Re: [PATCH V2 0/3] Introduce Thermal Pressure

From: Thara Gopinath
Date: Wed Apr 17 2019 - 20:07:31 EST


On 04/17/2019 02:29 PM, Ingo Molnar wrote:
>
> * Thara Gopinath <thara.gopinath@xxxxxxxxxx> wrote:
>
>>
>> On 04/17/2019 01:36 AM, Ingo Molnar wrote:
>>>
>>> * Thara Gopinath <thara.gopinath@xxxxxxxxxx> wrote:
>>>
>>>> The test results below shows 3-5% improvement in performance when
>>>> using the third solution compared to the default system today where
>>>> scheduler is unware of cpu capacity limitations due to thermal events.
>>>
>>> The numbers look very promising!
>>
>> Hello Ingo,
>> Thank you for the review.
>>>
>>> I've rearranged the results to make the performance properties of the
>>> various approaches and parameters easier to see:
>>>
>>> (seconds, lower is better)
>>>
>>> Hackbench Aobench Dhrystone
>>> ========= ======= =========
>>> Vanilla kernel (No Thermal Pressure) 10.21 141.58 1.14
>>> Instantaneous thermal pressure 10.16 141.63 1.15
>>> Thermal Pressure Averaging:
>>> - PELT fmwk 9.88 134.48 1.19
>>> - non-PELT Algo. Decay : 500 ms 9.94 133.62 1.09
>>> - non-PELT Algo. Decay : 250 ms 7.52 137.22 1.012
>>> - non-PELT Algo. Decay : 125 ms 9.87 137.55 1.12
>>>
>>>
>>> Firstly, a couple of questions about the numbers:
>>>
>>> 1)
>>>
>>> Is the 1.012 result for "non-PELT 250 msecs Dhrystone" really 1.012?
>>> You reported it as:
>>>
>>> non-PELT Algo. Decay : 250 ms 1.012 7.02%
>>
>> It is indeed 1.012. So, I ran the "non-PELT Algo 250 ms" benchmarks
>> multiple time because of the anomalies noticed. 1.012 is a formatting
>> error on my part when I copy pasted the results into a google sheet I am
>> maintaining to capture the test results. Sorry about the confusion.
>
> That's actually pretty good, because it suggests a 35% and 15%
> improvement over the vanilla kernel - which is very good for such
> CPU-bound workloads.
>
> Not that 5% is bad in itself - but 15% is better ;-)
>
>> Regarding the decay period, I agree that more testing can be done. I
>> like your suggestions below and I am going to try implementing them
>> sometime next week. Once I have some solid results, I will send them
>> out.
>
> Thanks!
>
>> My concern regarding getting hung up too much on decay period is that I
>> think it could vary from SoC to SoC depending on the type and number of
>> cores and thermal characteristics.
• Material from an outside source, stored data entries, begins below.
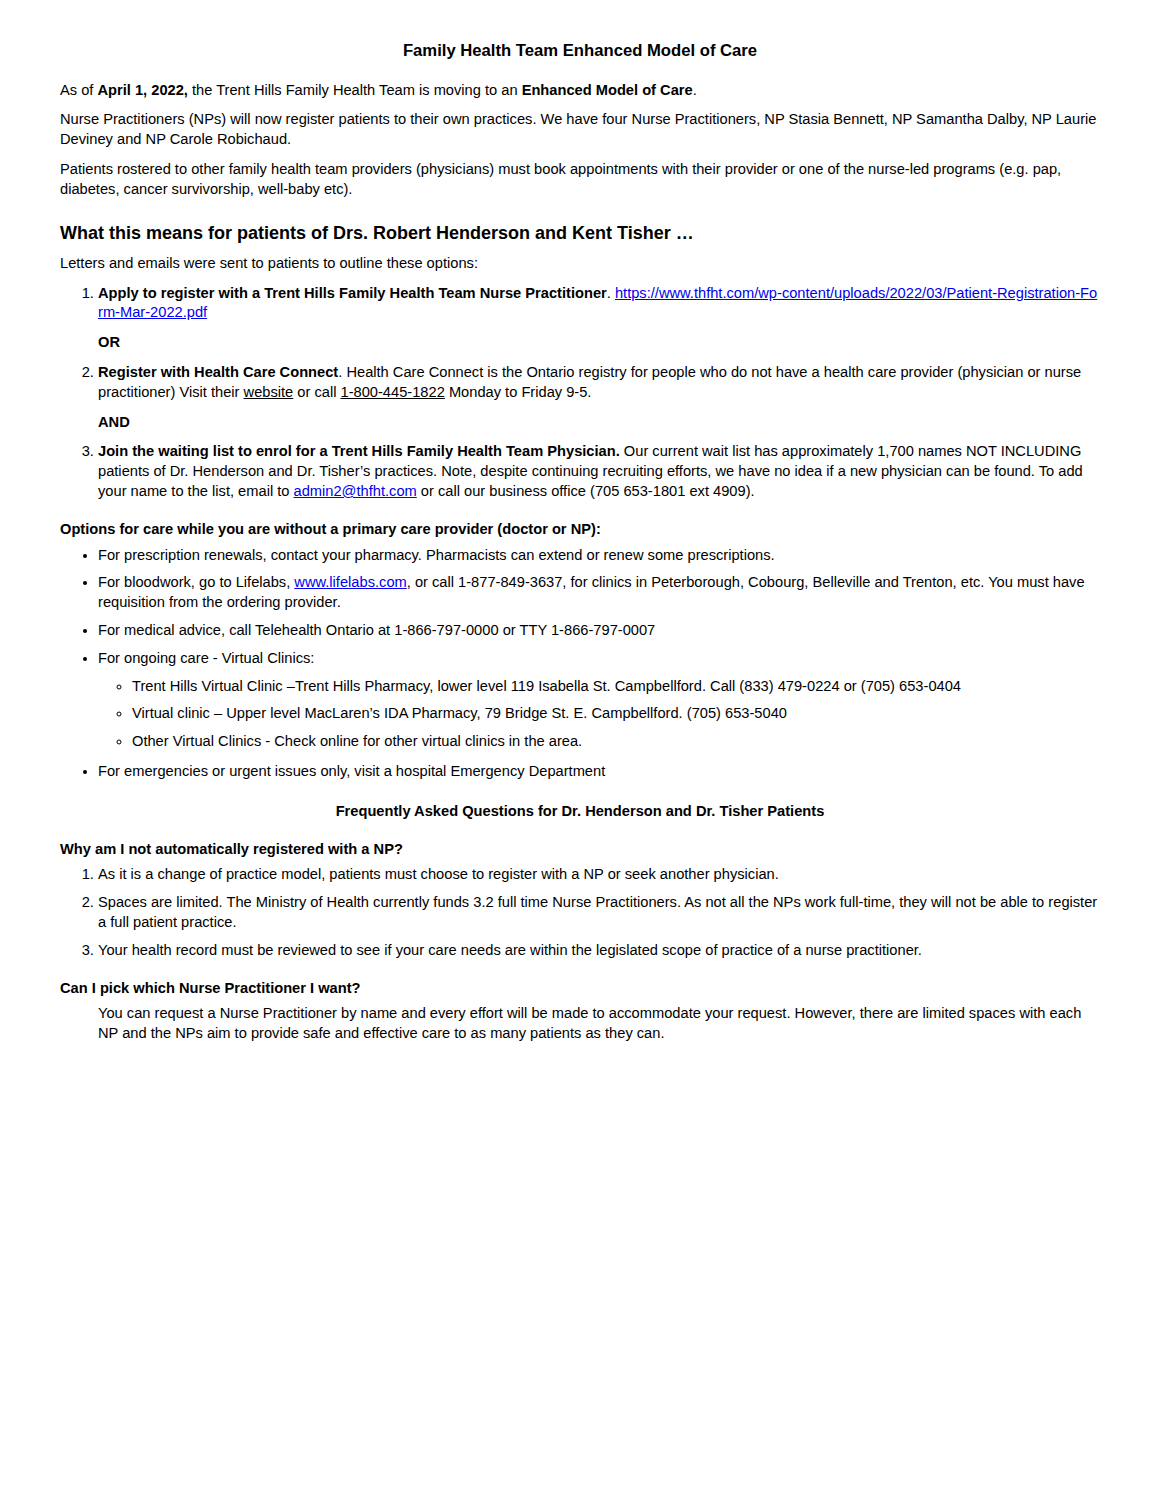Family Health Team Enhanced Model of Care
As of April 1, 2022, the Trent Hills Family Health Team is moving to an Enhanced Model of Care.
Nurse Practitioners (NPs) will now register patients to their own practices. We have four Nurse Practitioners, NP Stasia Bennett, NP Samantha Dalby, NP Laurie Deviney and NP Carole Robichaud.
Patients rostered to other family health team providers (physicians) must book appointments with their provider or one of the nurse-led programs (e.g. pap, diabetes, cancer survivorship, well-baby etc).
What this means for patients of Drs. Robert Henderson and Kent Tisher …
Letters and emails were sent to patients to outline these options:
Apply to register with a Trent Hills Family Health Team Nurse Practitioner. https://www.thfht.com/wp-content/uploads/2022/03/Patient-Registration-Form-Mar-2022.pdf
OR
Register with Health Care Connect. Health Care Connect is the Ontario registry for people who do not have a health care provider (physician or nurse practitioner) Visit their website or call 1-800-445-1822 Monday to Friday 9-5.
AND
Join the waiting list to enrol for a Trent Hills Family Health Team Physician. Our current wait list has approximately 1,700 names NOT INCLUDING patients of Dr. Henderson and Dr. Tisher’s practices. Note, despite continuing recruiting efforts, we have no idea if a new physician can be found. To add your name to the list, email to admin2@thfht.com or call our business office (705 653-1801 ext 4909).
Options for care while you are without a primary care provider (doctor or NP):
For prescription renewals, contact your pharmacy. Pharmacists can extend or renew some prescriptions.
For bloodwork, go to Lifelabs, www.lifelabs.com, or call 1-877-849-3637, for clinics in Peterborough, Cobourg, Belleville and Trenton, etc. You must have requisition from the ordering provider.
For medical advice, call Telehealth Ontario at 1-866-797-0000 or TTY 1-866-797-0007
For ongoing care - Virtual Clinics:
Trent Hills Virtual Clinic –Trent Hills Pharmacy, lower level 119 Isabella St. Campbellford. Call (833) 479-0224 or (705) 653-0404
Virtual clinic – Upper level MacLaren’s IDA Pharmacy, 79 Bridge St. E. Campbellford. (705) 653-5040
Other Virtual Clinics - Check online for other virtual clinics in the area.
For emergencies or urgent issues only, visit a hospital Emergency Department
Frequently Asked Questions for Dr. Henderson and Dr. Tisher Patients
Why am I not automatically registered with a NP?
As it is a change of practice model, patients must choose to register with a NP or seek another physician.
Spaces are limited. The Ministry of Health currently funds 3.2 full time Nurse Practitioners. As not all the NPs work full-time, they will not be able to register a full patient practice.
Your health record must be reviewed to see if your care needs are within the legislated scope of practice of a nurse practitioner.
Can I pick which Nurse Practitioner I want?
You can request a Nurse Practitioner by name and every effort will be made to accommodate your request. However, there are limited spaces with each NP and the NPs aim to provide safe and effective care to as many patients as they can.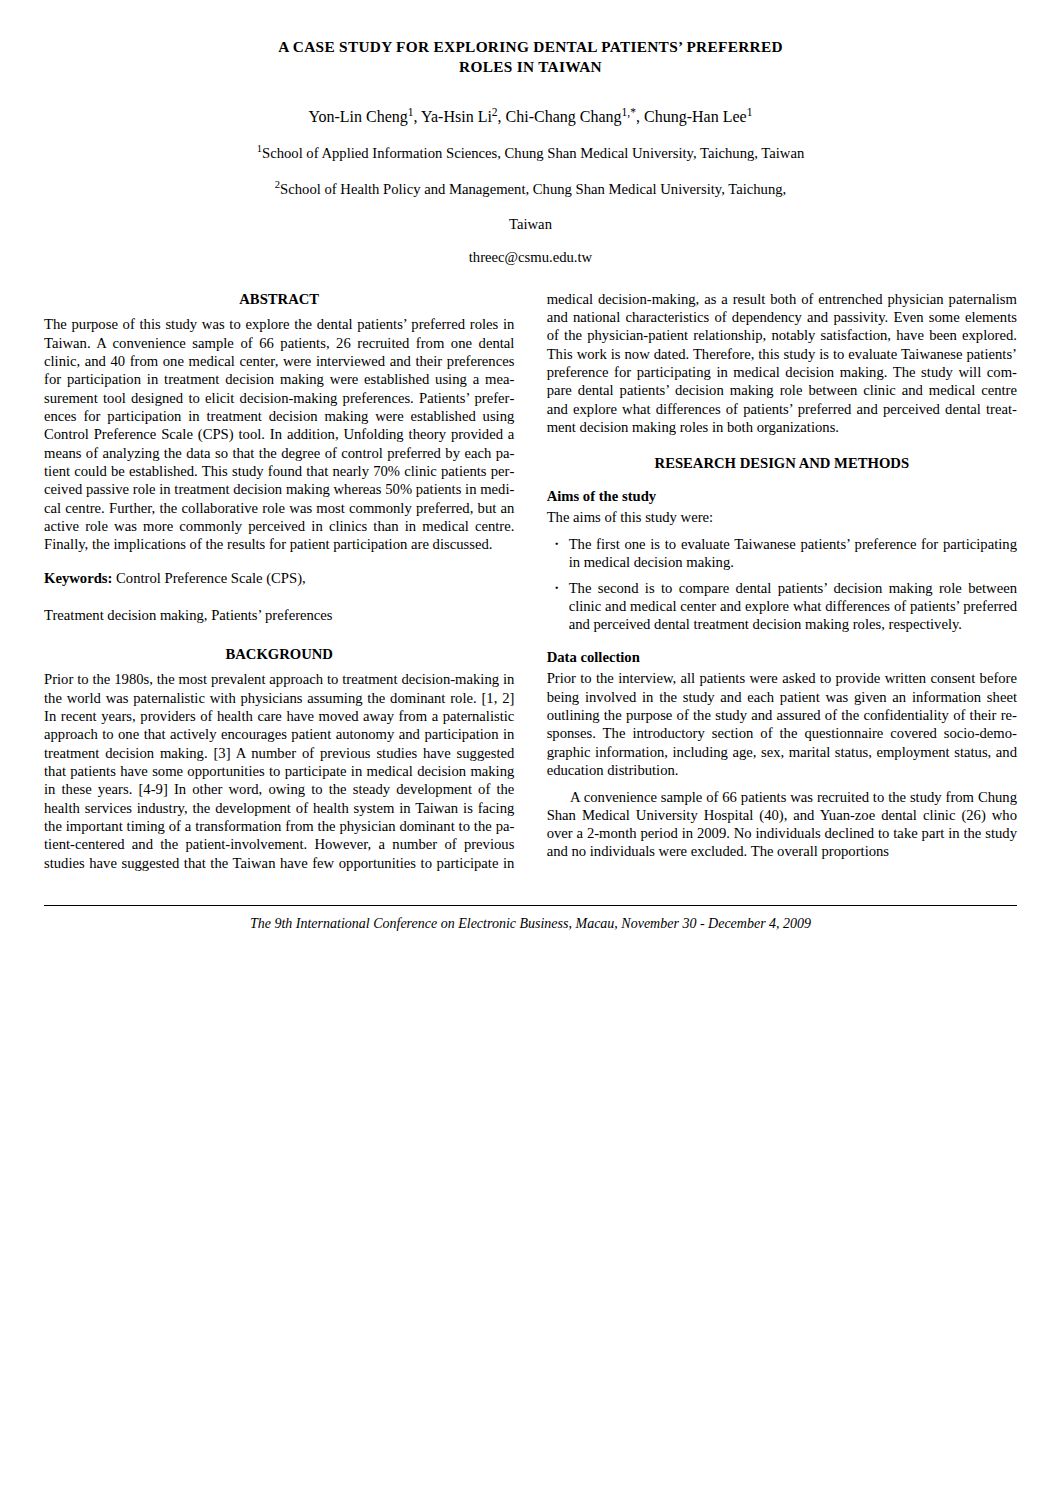A Case Study for Exploring Dental Patients’ Preferred Roles in Taiwan
Yon-Lin Cheng1, Ya-Hsin Li2, Chi-Chang Chang1,*, Chung-Han Lee1
1School of Applied Information Sciences, Chung Shan Medical University, Taichung, Taiwan
2School of Health Policy and Management, Chung Shan Medical University, Taichung,
Taiwan
threec@csmu.edu.tw
Abstract
The purpose of this study was to explore the dental patients’ preferred roles in Taiwan. A convenience sample of 66 patients, 26 recruited from one dental clinic, and 40 from one medical center, were interviewed and their preferences for participation in treatment decision making were established using a measurement tool designed to elicit decision-making preferences. Patients’ preferences for participation in treatment decision making were established using Control Preference Scale (CPS) tool. In addition, Unfolding theory provided a means of analyzing the data so that the degree of control preferred by each patient could be established. This study found that nearly 70% clinic patients perceived passive role in treatment decision making whereas 50% patients in medical centre. Further, the collaborative role was most commonly preferred, but an active role was more commonly perceived in clinics than in medical centre. Finally, the implications of the results for patient participation are discussed.
Keywords: Control Preference Scale (CPS),
Treatment decision making, Patients’ preferences
Background
Prior to the 1980s, the most prevalent approach to treatment decision-making in the world was paternalistic with physicians assuming the dominant role. [1, 2] In recent years, providers of health care have moved away from a paternalistic approach to one that actively encourages patient autonomy and participation in treatment decision making. [3] A number of previous studies have suggested that patients have some opportunities to participate in medical decision making in these years. [4-9] In other word, owing to the steady development of the health services industry, the development of health system in Taiwan is facing the important timing of a transformation from the physician dominant to the patient-centered and the patient-involvement. However, a number of previous studies have suggested that the Taiwan have few opportunities to participate in medical decision-making, as a result both of entrenched physician paternalism and national characteristics of dependency and passivity. Even some elements of the physician-patient relationship, notably satisfaction, have been explored. This work is now dated. Therefore, this study is to evaluate Taiwanese patients’ preference for participating in medical decision making. The study will compare dental patients’ decision making role between clinic and medical centre and explore what differences of patients’ preferred and perceived dental treatment decision making roles in both organizations.
Research Design and Methods
Aims of the study
The aims of this study were:
The first one is to evaluate Taiwanese patients’ preference for participating in medical decision making.
The second is to compare dental patients’ decision making role between clinic and medical center and explore what differences of patients’ preferred and perceived dental treatment decision making roles, respectively.
Data collection
Prior to the interview, all patients were asked to provide written consent before being involved in the study and each patient was given an information sheet outlining the purpose of the study and assured of the confidentiality of their responses. The introductory section of the questionnaire covered socio-demographic information, including age, sex, marital status, employment status, and education distribution.
A convenience sample of 66 patients was recruited to the study from Chung Shan Medical University Hospital (40), and Yuan-zoe dental clinic (26) who over a 2-month period in 2009. No individuals declined to take part in the study and no individuals were excluded. The overall proportions
The 9th International Conference on Electronic Business, Macau, November 30 - December 4, 2009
So I was thinking eventually the
>> decay period should be configurable via a config option or by any other
>> means. Testing on different systems will definitely help and maybe I am
>> wrong and there is no much variation between systems.
>
> Absolutely, so I'd not be against keeping it a SCHED_DEBUG tunable or so,
> until there's a better understanding of how the physical properties of
> the SoC map to an ideal decay period.
>
> Assuming PeterZ & Rafael & Quentin doesn't hate the whole thermal load
> tracking approach. I suppose there's some connection of this to Energy
> Aware Scheduling? Or not ...
Mmm.. Not so much. This does not have much to do with EAS. The feature
itself will be really useful if there are asymmetric cpus in the system
rather than symmetric cpus. In case of SMP, since all cores have same
capacity and assuming any thermal mitigation will be implemented across
the all the cpus, there won't be any different scheduler behavior.

Regards
Thara
>
> Thanks,
>
> Ingo
>


--
Regards
Thara